Клавдия почувствовала, как в мозг словно впилась раскаленная игла – стало так больно, что едва не потемнело в глазах.

– Понятно, матушка Евдокия… – выдохнула она и схватилась рукой за дверной косяк.

Глаза матушки тут же стали прежними, а голос ласковым:

– Вы устали, сестра Клавдия…

– Да… – пролепетала она, чувствуя, как ноги наливаются тяжестью, а спина делается деревянной.

– Вам полежать нужно, отдохнуть… Идите к себе, поспите.
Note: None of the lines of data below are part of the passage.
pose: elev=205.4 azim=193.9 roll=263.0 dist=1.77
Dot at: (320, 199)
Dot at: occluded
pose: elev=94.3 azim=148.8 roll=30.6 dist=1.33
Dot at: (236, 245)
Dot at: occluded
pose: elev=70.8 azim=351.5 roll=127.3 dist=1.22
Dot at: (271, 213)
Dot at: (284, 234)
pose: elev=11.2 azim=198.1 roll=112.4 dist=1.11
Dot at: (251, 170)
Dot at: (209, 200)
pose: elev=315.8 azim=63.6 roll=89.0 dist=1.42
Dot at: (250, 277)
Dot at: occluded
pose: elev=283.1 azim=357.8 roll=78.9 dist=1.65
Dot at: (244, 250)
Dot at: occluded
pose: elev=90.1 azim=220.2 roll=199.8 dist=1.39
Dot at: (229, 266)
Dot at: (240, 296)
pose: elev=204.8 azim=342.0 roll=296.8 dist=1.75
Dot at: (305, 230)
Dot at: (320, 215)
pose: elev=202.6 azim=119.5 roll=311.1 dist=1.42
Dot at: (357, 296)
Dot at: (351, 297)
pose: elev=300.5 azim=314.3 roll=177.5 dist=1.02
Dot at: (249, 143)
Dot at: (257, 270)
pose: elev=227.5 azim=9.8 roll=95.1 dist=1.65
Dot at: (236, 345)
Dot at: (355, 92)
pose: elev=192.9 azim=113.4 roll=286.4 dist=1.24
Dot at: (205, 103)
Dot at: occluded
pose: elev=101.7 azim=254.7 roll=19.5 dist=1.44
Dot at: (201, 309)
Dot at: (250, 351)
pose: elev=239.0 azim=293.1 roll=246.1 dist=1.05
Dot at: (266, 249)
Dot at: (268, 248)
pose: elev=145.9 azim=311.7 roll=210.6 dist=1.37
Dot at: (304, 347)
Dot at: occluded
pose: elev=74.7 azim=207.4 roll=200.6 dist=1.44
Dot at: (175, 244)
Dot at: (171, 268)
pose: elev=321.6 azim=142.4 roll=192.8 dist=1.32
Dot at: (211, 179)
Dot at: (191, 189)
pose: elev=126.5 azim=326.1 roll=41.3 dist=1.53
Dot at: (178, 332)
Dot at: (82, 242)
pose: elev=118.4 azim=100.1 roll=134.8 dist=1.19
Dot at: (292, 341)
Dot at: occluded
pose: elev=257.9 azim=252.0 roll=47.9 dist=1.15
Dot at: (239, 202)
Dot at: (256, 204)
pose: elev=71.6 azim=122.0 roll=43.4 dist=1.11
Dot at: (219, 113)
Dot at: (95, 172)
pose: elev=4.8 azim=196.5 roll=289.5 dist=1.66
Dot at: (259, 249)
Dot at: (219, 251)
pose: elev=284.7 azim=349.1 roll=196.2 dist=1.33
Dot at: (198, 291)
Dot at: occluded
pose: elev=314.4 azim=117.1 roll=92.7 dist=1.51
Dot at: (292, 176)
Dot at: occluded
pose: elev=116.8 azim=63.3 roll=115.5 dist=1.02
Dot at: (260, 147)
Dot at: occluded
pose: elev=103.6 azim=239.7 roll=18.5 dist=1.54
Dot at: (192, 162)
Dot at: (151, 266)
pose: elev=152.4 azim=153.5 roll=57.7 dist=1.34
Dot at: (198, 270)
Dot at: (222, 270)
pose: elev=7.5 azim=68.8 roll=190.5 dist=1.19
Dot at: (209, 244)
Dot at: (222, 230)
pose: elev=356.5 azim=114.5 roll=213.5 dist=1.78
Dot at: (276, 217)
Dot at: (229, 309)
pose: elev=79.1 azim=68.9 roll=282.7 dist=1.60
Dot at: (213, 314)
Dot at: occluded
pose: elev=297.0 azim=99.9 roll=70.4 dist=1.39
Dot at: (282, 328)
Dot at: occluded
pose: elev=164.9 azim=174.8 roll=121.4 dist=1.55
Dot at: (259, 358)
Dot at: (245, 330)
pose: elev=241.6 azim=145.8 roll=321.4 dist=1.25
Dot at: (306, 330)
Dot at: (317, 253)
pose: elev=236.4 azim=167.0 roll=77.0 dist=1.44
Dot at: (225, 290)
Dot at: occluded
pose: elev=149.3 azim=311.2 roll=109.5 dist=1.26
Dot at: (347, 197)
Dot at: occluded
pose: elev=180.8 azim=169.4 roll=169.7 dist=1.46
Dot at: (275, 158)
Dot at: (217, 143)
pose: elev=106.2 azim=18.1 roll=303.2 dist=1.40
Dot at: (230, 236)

Девушки справятся без вас.

Три молодые девчонки были у Клавдии помощницами во всех домашних делах, но она всегда и все контролировала сама. Однако сейчас она почувствовала, что смертельно устала, и если не приляжет немедленно, то попросту заболеет. Потому отправилась к себе в комнату и забылась там долгим сном.

На нее навалилось все, как и прежде, а теперь нужно было еще и оформить патент на масло – Евдокия требовала, чтобы с этой стороны к ним невозможно было придраться, и Клавдия сама ездила по учреждениям и получала нужные бумаги. Завод по производству флаконов, правда, нашла Евдокия – владельцем оказался родной брат начальника местной полиции, это было даже хорошо.

Клавдия по-прежнему два раза в месяц ездила в ближайший районный центр, делала там заказы необходимых продуктов, потом забирала их на машине вместе с Игнатьичем. Также в ее ведении находились все вновь прибывшие в общину – расселить их, найти занятие, присмотреться…

В последнее время стали появляться довольно молодые женщины – какие-то словно бы потухшие, отчаявшиеся, разочаровавшиеся в жизни. Они выслушивали все, что говорила Клавдия, исполняли работу, которую она им давала, но единственное, что делали действительно с энтузиазмом, – изучали постулаты учения матушки Евдокии. Создавалось впечатление, что в головах у них больше ничего не было.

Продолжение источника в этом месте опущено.